私は病気かもしれません、幻聴が聞こえるのです。彼が仕事で部屋を出て行ったというのに、まだ彼が洗面所で身だしなみを整えているような音が聞こえたり、お風呂に入ってるような聞こえたり、冷蔵庫を開けるような音が聞こえたりするのです。つまり彼が好きすぎて仕事でも一時的でもいなくなるのが寂しいのだと思います。恋の病です。結婚してからも恋だの何だのバカみたいだけど。

「バカだろ」

 不機嫌そうな顔だなぁ、と良則くんの言葉も気にせず笑ってしまった。良則くんはそんな私が気に食わないのか更に眉間の皺が深くなる。

「だってほんとだもん」
「ほんとだもんじゃねぇよ、ガキじゃあるまいし」
「それくらい良則くんが好きなの」
「うぜぇ」
「…重い?」

 そう聞いたら良則くんが持って行くはずのバッグが肩からするりと滑って玄関にドサッと落ちた。その重さが良則くんの仕事への大切さを物語ってるみたいで、こうやって玄関で駄々こねるみたいなことをしてる自分が恥ずかしく思えた。追い討ちかのように良則くんはため息をつくからその重さに思わず視線が下に落ちる。
 何を言われるのか、傷つくことを言われたらすぐに意識を遠ざけれるようにと耳に神経を集中させていたら、ぶわっと良則くんの体温が私を包んで、ぐっと体温とか気持ちとか愛とか全部を固めるみたいに抱き締められた。私が洗ったジャージから洗剤と良則くんの匂いがして、離れたくない離したくないと手が勝手に良則くんのジャージを掴む。
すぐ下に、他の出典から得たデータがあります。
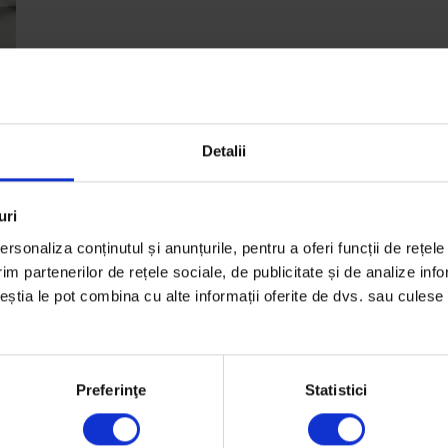
Detalii
uri
rsonaliza conținutul și anunțurile, pentru a oferi funcții de rețele
im partenerilor de rețele sociale, de publicitate și de analize info
n
ceștia le pot combina cu alte informații oferite de dvs. sau culese î
l
Preferinţe
Statistici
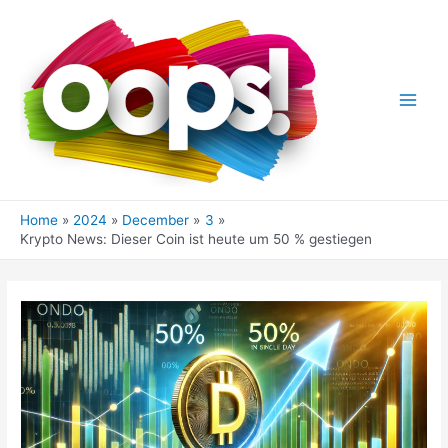
Skip
to
content
Main
Men
Home
2024
December
3
Krypto News: Dieser Coin ist heute um 50 % gestiegen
離れるのが無理なんじゃないかと思うくらい気持ち良くて、安心して、愛しかった。

「早めに帰ってくる」
「…重くてごめんなさい」
「今更だろ」
「めんどくさいでしょ」
「こっちは知っててプロポーズしてんだよ」
「でも、良則くん」
「あ?」
「これ以上ぎゅってしたら離れられないよ」
「あー…」
「困るよね、今から練習なのに」
「…まぁな」
「はは、良則くん正直者だなぁ。冷たいんだから」
「知ってただろ」
「知ってた、好き」

 そう言ったら良則くんは黙って私を抱き直した。もっと強く抱き締められて、バカだなぁ、良則くん、こんなに抱き締められたら離れられないって言ってるのに。
 泣きたくなって、涙を押さえるみたいに呼吸をしたら頭の中に良則くんの心音が優しく流れ込んできた。よくドクンドクンなんて表記するけどそんなんじゃなくて、その音が聞こえるたびに息が詰まりそうになる。

「…俺も」

 あ、ずるい、そんな小さくそんな言葉を言われたら驚かないわけない、その拍子にするりと逃げられて良則くんは顔も見せないまま玄関から出て行った。ちょっとだけ足音がして、すぐに部屋はシーンとなった。夢心地みたいなまま玄関の鍵をしめてボーっとしながらリビングに戻る。
 シーンとした部屋でぼんやりと良則くんの心音が頭の中で蘇った。あぁ、好き、心音でさえ好きだなぁ、「…俺も」…良則くんのバカ、もう心音とあの言葉しか部屋に響かない、息が詰まりそうなくらい。